**The task:** Once the pictures are set aside, transcribe the remaining data exactly.

**Information:**
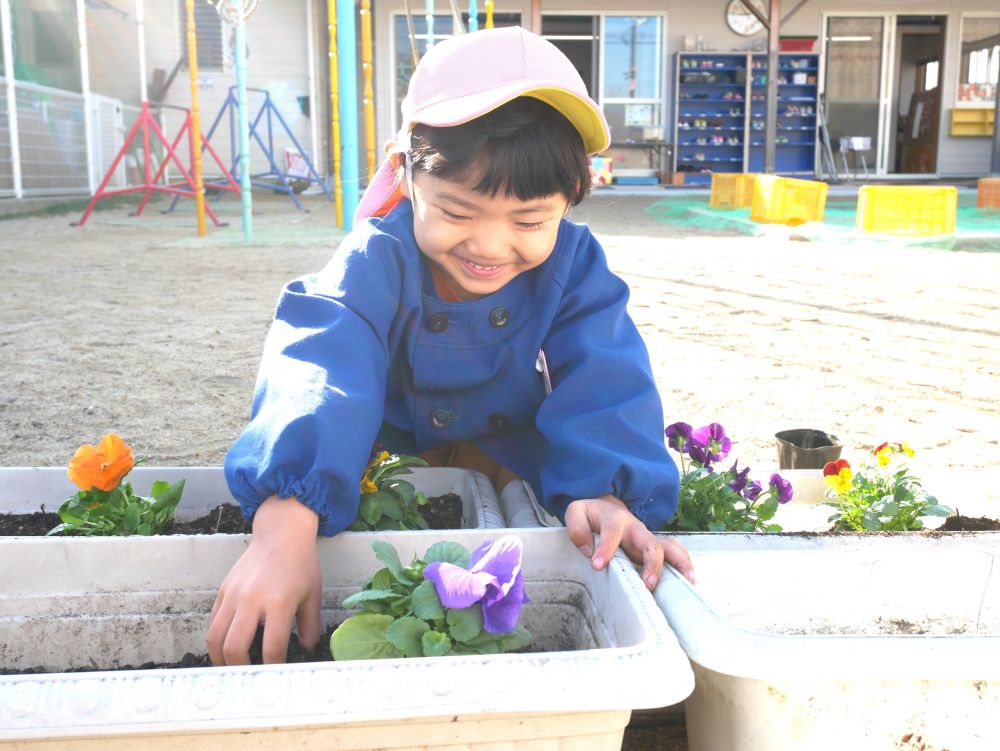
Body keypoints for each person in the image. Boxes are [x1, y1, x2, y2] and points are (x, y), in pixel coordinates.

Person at [208, 26, 694, 667]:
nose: (490, 247)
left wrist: (605, 490)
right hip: (373, 460)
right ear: (404, 173)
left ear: (574, 197)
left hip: (501, 460)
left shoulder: (575, 265)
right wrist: (286, 520)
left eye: (530, 221)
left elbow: (605, 371)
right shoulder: (377, 254)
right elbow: (324, 362)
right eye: (458, 213)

**Expected answer:**
Body keypoints for each person in the image. Boxes are [x1, y1, x2, y2] and points are (x, y), in pixel coordinates.

Person at [208, 26, 694, 667]:
nose: (490, 247)
left wrist: (605, 490)
right hip: (373, 460)
right ear: (404, 173)
left ear: (574, 197)
left hip: (501, 460)
left shoulder: (575, 265)
right wrist: (286, 520)
left eye: (530, 221)
left elbow: (605, 371)
right shoulder: (377, 254)
right elbow: (324, 362)
right eye: (458, 213)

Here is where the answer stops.